Я выгружаюсь на крыльцо и забираю с собой Филина, который норовит вляпаться по самое пузо в снежно-грязевую кашу. Вместе мы дожидаемся Кира в предбаннике черного хода.
– Филин, мыться! – командует Кир.
Пес послушно цокает в сторону ванной, где его уже ждет слуга с полотенцем.
– А чего Айша с Хосом на ужин не пришли? Вроде погода не для гуляний.

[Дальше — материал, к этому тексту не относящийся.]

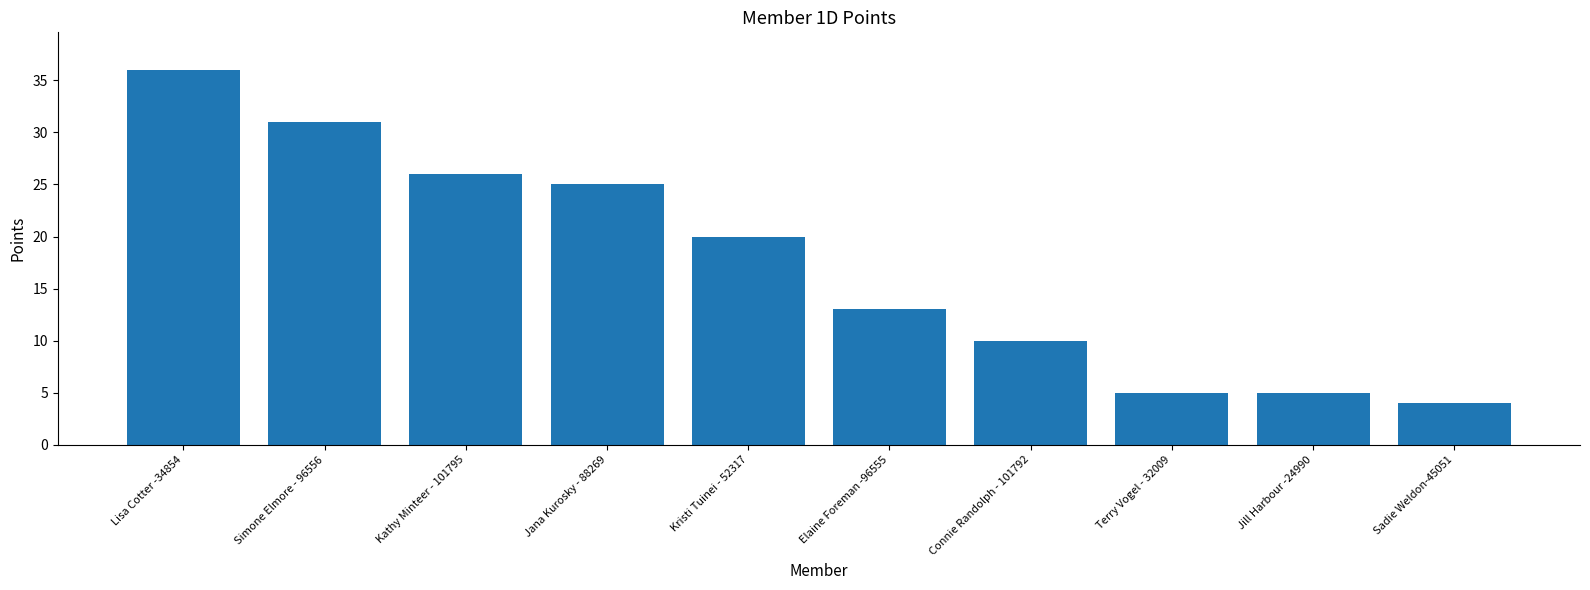

Count the number of data series in this chart.

1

– Хос сегодня работает, он с отцом придет, какие-то карты они там рисуют, что ли… А Айшу я подвез к Ажгдийдимидину. В клуб сегодня заходила Орешница, учила девчонок че-то там вышивать, так что Айша раздает подарки. Мне вот штуку какую-то сделала. – Он достает из ксивника, который носит под дилем, маленький кулончик из кусочка бирюзы, обшитого земным бисером, который я покупала специально для клуба. Возраст и умения мастерицы по изделию очевидны, но для Айши это большое достижение, у нее очень плохо развита мелкая моторика.
– Она молодец, – хвалю я.
– Я то же самое сказал, – кивает Кир. – А Хос от таких штук просто тащится, он до сих пор не может бусинку в пальцы взять. Хорошо, отец придумал ему колпачок на коготь надевать, так он хоть по экрану писать буквы может. Стилус-то еле-еле держит, и через пять минут пальцы сводит, говорит.
– Бедняга, – успеваю сказать я, когда из ванной выбегает счастливый Филин и нам с Киром приходится прятаться за углом, чтобы не попасть под фонтан брызг, которые он задорно стряхивает, несмотря на полотенце.

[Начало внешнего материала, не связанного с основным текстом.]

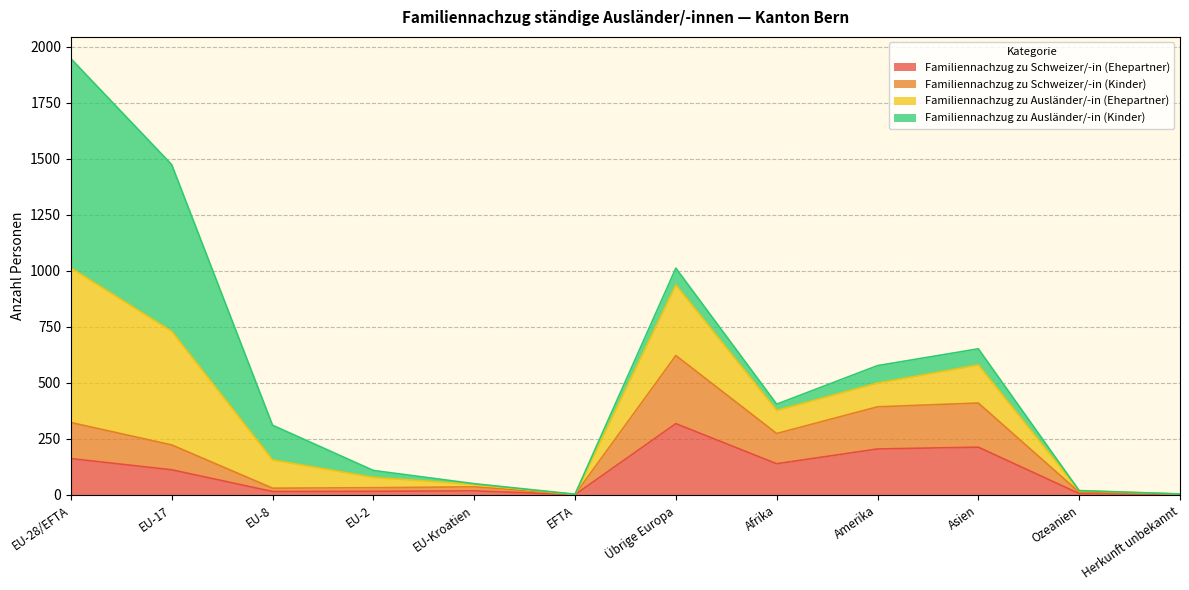

At which category is the sum across all series the highest?

EU-28/EFTA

Кир смеется и вызывает лифт.
– Слушай, – вспоминаю я уже в лифте, – так ведь Айшины поделки небось не просто так побрякушки, если я хоть что-нибудь понимаю в этих духовничьих заморочках.
– Естественно, – фыркает Кир. – В клубе уже такая очередь выстроилась на ее поделки, чума! Но у нее все четко – первую мне, потом наставникам своим по штуке, потом Унгуцу и вам с отцом, а там уж все остальные. Кстати, не знаю, для Алэка надо бы попросить, но он же носить не может, мелкий…
– На одежку пришить можно, он это любит, – предлагаю я.
– Тоже верно. Короче, в клубе все пока получают цацки от Атех.
Я моргаю, приспосабливая зрение к полутемному коридору на нашем этаже.
– Атех – это же дочь того знающего, Авьяса, – припоминаю, хмурясь.
– Ну да, – кивает Кир, – она тоже к нам в клуб ходит. Ты не знала?